Álex silbó largamente.

—Niña, tú estás fatal. Deja de beber, anda.

—¡Tengo razón! Luego ya se domesticaron los demás, ¿no? Si dices que el problema está en que el hombre se cargó el equilibrio y empezó a alterar el ecosistema, está claro que el primero que lo sufrió fue él, el que lo provocó fue él. El Primer Caído.

Rebeca levantó las cejas.

—Su Satánica Majestad —añadió muy divertida.

—Sí, Mick Jagger. No te jode —gruñó él.

Las chicas explotaron en carcajadas, aunque estaban pensando en un cantante más reciente y más grotesco.

—Hostia, de verdad. “Primer caído” —repitió Álex, no sabiendo si reír o llorar—. Es perfecto para megalómanos. Si vas a ser un pecador, sé el más grande, ¿no? Si tienes que tener la culpa de algo, que sea La Culpa con mayúsculas.
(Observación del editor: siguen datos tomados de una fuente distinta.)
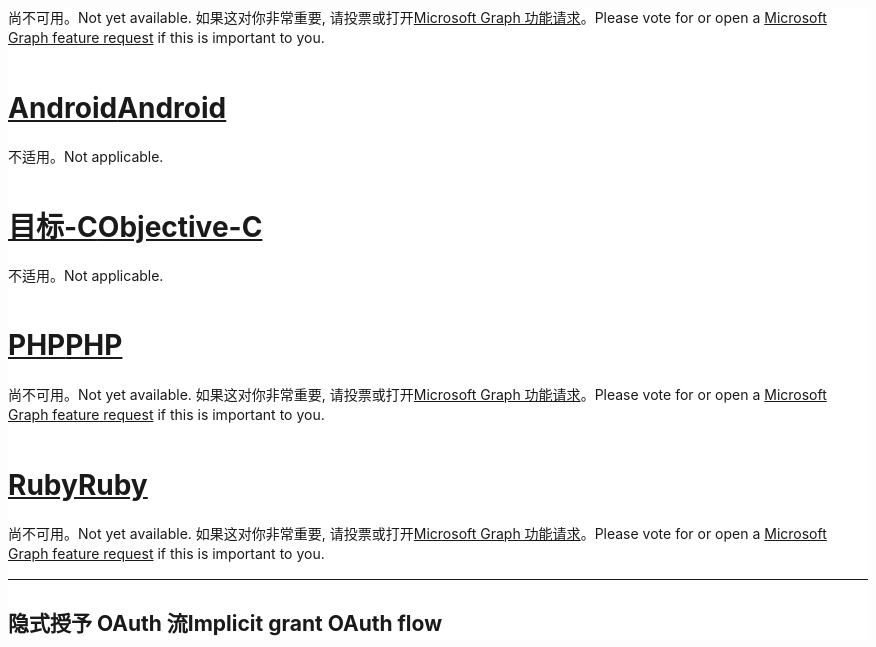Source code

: <span data-ttu-id="6df6c-154">尚不可用。</span><span class="sxs-lookup"><span data-stu-id="6df6c-154">Not yet available.</span></span> <span data-ttu-id="6df6c-155">如果这对你非常重要, 请投票或打开[Microsoft Graph 功能请求](https://microsoftgraph.uservoice.com/forums/920506-microsoft-graph-feature-requests)。</span><span class="sxs-lookup"><span data-stu-id="6df6c-155">Please vote for or open a [Microsoft Graph feature request](https://microsoftgraph.uservoice.com/forums/920506-microsoft-graph-feature-requests) if this is important to you.</span></span>

# <a name="androidtabandroid"></a>[<span data-ttu-id="6df6c-156">Android</span><span class="sxs-lookup"><span data-stu-id="6df6c-156">Android</span></span>](#tab/Android)

<span data-ttu-id="6df6c-157">不适用。</span><span class="sxs-lookup"><span data-stu-id="6df6c-157">Not applicable.</span></span>

# <a name="objective-ctabobjective-c"></a>[<span data-ttu-id="6df6c-158">目标-C</span><span class="sxs-lookup"><span data-stu-id="6df6c-158">Objective-C</span></span>](#tab/Objective-C)

<span data-ttu-id="6df6c-159">不适用。</span><span class="sxs-lookup"><span data-stu-id="6df6c-159">Not applicable.</span></span>

# <a name="phptabphp"></a>[<span data-ttu-id="6df6c-160">PHP</span><span class="sxs-lookup"><span data-stu-id="6df6c-160">PHP</span></span>](#tab/PHP)

<span data-ttu-id="6df6c-161">尚不可用。</span><span class="sxs-lookup"><span data-stu-id="6df6c-161">Not yet available.</span></span> <span data-ttu-id="6df6c-162">如果这对你非常重要, 请投票或打开[Microsoft Graph 功能请求](https://microsoftgraph.uservoice.com/forums/920506-microsoft-graph-feature-requests)。</span><span class="sxs-lookup"><span data-stu-id="6df6c-162">Please vote for or open a [Microsoft Graph feature request](https://microsoftgraph.uservoice.com/forums/920506-microsoft-graph-feature-requests) if this is important to you.</span></span>

# <a name="rubytabruby"></a>[<span data-ttu-id="6df6c-163">Ruby</span><span class="sxs-lookup"><span data-stu-id="6df6c-163">Ruby</span></span>](#tab/Ruby)

<span data-ttu-id="6df6c-164">尚不可用。</span><span class="sxs-lookup"><span data-stu-id="6df6c-164">Not yet available.</span></span> <span data-ttu-id="6df6c-165">如果这对你非常重要, 请投票或打开[Microsoft Graph 功能请求](https://microsoftgraph.uservoice.com/forums/920506-microsoft-graph-feature-requests)。</span><span class="sxs-lookup"><span data-stu-id="6df6c-165">Please vote for or open a [Microsoft Graph feature request](https://microsoftgraph.uservoice.com/forums/920506-microsoft-graph-feature-requests) if this is important to you.</span></span>

---

## <a name="implicit-grant-oauth-flow"></a><span data-ttu-id="6df6c-166">隐式授予 OAuth 流</span><span class="sxs-lookup"><span data-stu-id="6df6c-166">Implicit grant OAuth flow</span></span>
—Te pega mazo, Álex —articuló Mon entre la hilaridad.

—Que te den por culo. Puta la gracia que tiene, en el fondo —hundió el pecho, siendo perfectamente consciente, pese a las brumas espirituosas, de que la situación era caricaturesca, y su mayor ridiculez consistía en que podía suscribirla al cien por cien, que era así como pensaba, que era eso en lo que consistía, y que no podía más, que tenía unas ganas enormes de abandonarse y de llorar como una niña o de ponerse en pie y empezar a romper botellas contra los pocos muebles que tenía. Apretó los dientes—. Joder. ¿Crees de verdad que sin el perro el hombre podría haber controlado al ganado? ¿Quién se lo recoge? ¿Quién lo mete en el redil? ¿Quién lo saca a pastar y cuida de que no se disperse? Es por el perro. Si la humanidad no hubiera tenido carne doméstica para sacrificar cuando le apeteciera, no habría podido crecer en número y empezar a cultivar y a modificar el medio hasta cargárselo por completo. Oh, dios... Si tuviera el poder de ejecutar mis deseos... Si pudiera aniquilar a la especie entera con sólo apretar un botón y dejar limpio el planeta de mierda... Entonces sí que me pegaría un tiro y así todo se quedaría con su jungla y con su tigre, con su bosque y con su ciervo y sin el ser humano, tan jodidamente ridículo a sus dos putas patas y sin pelo en el cuerpo. Les prendería fuego, de paso, a todos los primates para evitar la posibilidad de que apareciera otro bicho con esa absurda capacidad de pensar hacia atrás y hacia delante y de ponerse ropa encima. Os juro que lo haría si pudiera —levantó el vaso como haciendo un brindis y se rió sin humor—. Por suerte para la humanidad, no me ha tocado ser científico nuclear ni presidente de los Estados Unidos de América.

—Álex. Yo también pienso así —asintió Mónica alzando la bebida para entrechocarla—. De verdad.

Él reventó en risas. No acercó su copa.

—Lo pongo seriamente en duda, princesa.